Assignment – Put the lines from the one containing "## Abstract" through the one containing "In particular, unlike" into a Markdown table with the columns n and Line, giving each row a number and leaving out any blank lines.
....
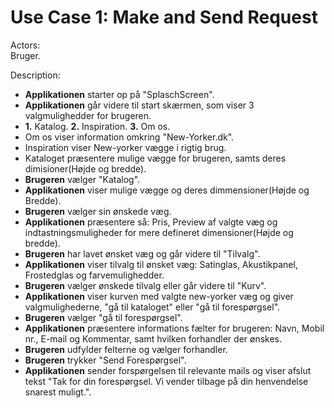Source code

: # Use Case 1: Make and Send Request

Actors:
</br> 
Bruger.


Description:

- **Applikationen** starter op på "SplaschScreen".
- **Applikationen** går videre til start skærmen, som viser 3 valgmulighedder for brugeren.
- **1.** Katalog. **2.** Inspiration. **3.** Om os.
- Om os viser information omkring "New-Yorker.dk".
- Inspiration viser New-yorker vægge i rigtig brug.
- Kataloget præsentere mulige vægge for brugeren, samts deres dimisioner(Højde og bredde).
- **Brugeren** vælger "Katalog".
- **Applikationen** viser mulige vægge og deres dimmensioner(Højde og Bredde).
- **Brugeren** vælger sin ønskede væg.
- **Applikationen** præsentere så: Pris, Preview af valgte væg og indtastningsmuligheder for mere defineret dimensioner(Højde og bredde).
- **Brugeren** har lavet ønsket væg og går videre til "Tilvalg".
- **Applikationen** viser tilvalg til ønsket væg: Satinglas, Akustikpanel, Frostedglas og farvemulighedder.
- **Brugeren** vælger ønskede tilvalg eller går videre til "Kurv".
- **Applikationen** viser kurven med valgte new-yorker væg og giver valgmulighederne, "gå til kataloget" eller "gå til forespørgsel".
- **Brugeren** vælger "gå til forespørgsel".
- **Applikationen** præsentere informations fælter for brugeren: Navn, Mobil nr., E-mail og Kommentar, samt hvilken forhandler der ønskes.
- **Brugeren** udfylder felterne og vælger forhandler.
- **Brugeren** trykker "Send Forespørgsel".
- **Applikationen** sender forspørgelsen til relevante mails og viser afslut tekst "Tak for din forespørgsel. Vi vender tilbage på din henvendelse snarest muligt.".
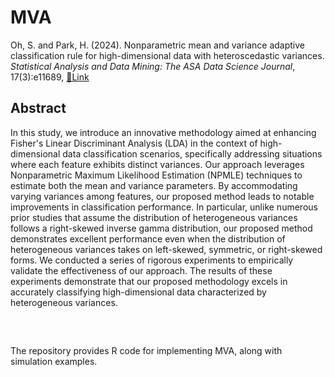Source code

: # MVA

Oh, S. and Park, H. (2024). Nonparametric mean and variance adaptive
classification rule for high-dimensional data with heteroscedastic variances.
<em>Statistical Analysis and Data Mining: The ASA Data Science Journal</em>,
17(3):e11689, <a href="https://doi.org/10.1002/sam.11689">🔗Link</a>
<br> 

## Abstract 
In this study, we introduce an innovative methodology aimed at enhancing Fisher's Linear Discriminant Analysis (LDA) in the context of high-dimensional data classification scenarios, specifically addressing situations where each feature exhibits distinct variances. Our approach leverages Nonparametric Maximum Likelihood Estimation (NPMLE) techniques to estimate both the mean and variance parameters.
By accommodating varying variances among features, our proposed method leads to notable improvements in classification performance. 
In particular, unlike numerous prior studies that assume the distribution of heterogeneous variances follows a right-skewed inverse gamma distribution, our proposed method demonstrates excellent performance even when the distribution of heterogeneous variances takes on left-skewed, symmetric, or right-skewed forms.
We conducted a series of rigorous experiments to empirically validate the effectiveness of our approach. The results of these experiments demonstrate that our proposed methodology excels in accurately classifying high-dimensional data characterized by heterogeneous variances.

<br> 

##
The repository provides R code for implementing MVA, along with simulation examples.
....
Output of the exercise –
| n | Line |
|---|---|
| 1 | ## Abstract  |
| 2 | In this study, we introduce an innovative methodology aimed at enhancing Fisher's Linear Discriminant Analysis (LDA) in the context of high-dimensional data classification scenarios, specifically addressing situations where each feature exhibits distinct variances. Our approach leverages Nonparametric Maximum Likelihood Estimation (NPMLE) techniques to estimate both the mean and variance parameters. |
| 3 | By accommodating varying variances among features, our proposed method leads to notable improvements in classification performance.  |
| 4 | In particular, unlike numerous prior studies that assume the distribution of heterogeneous variances follows a right-skewed inverse gamma distribution, our proposed method demonstrates excellent performance even when the distribution of heterogeneous variances takes on left-skewed, symmetric, or right-skewed forms. |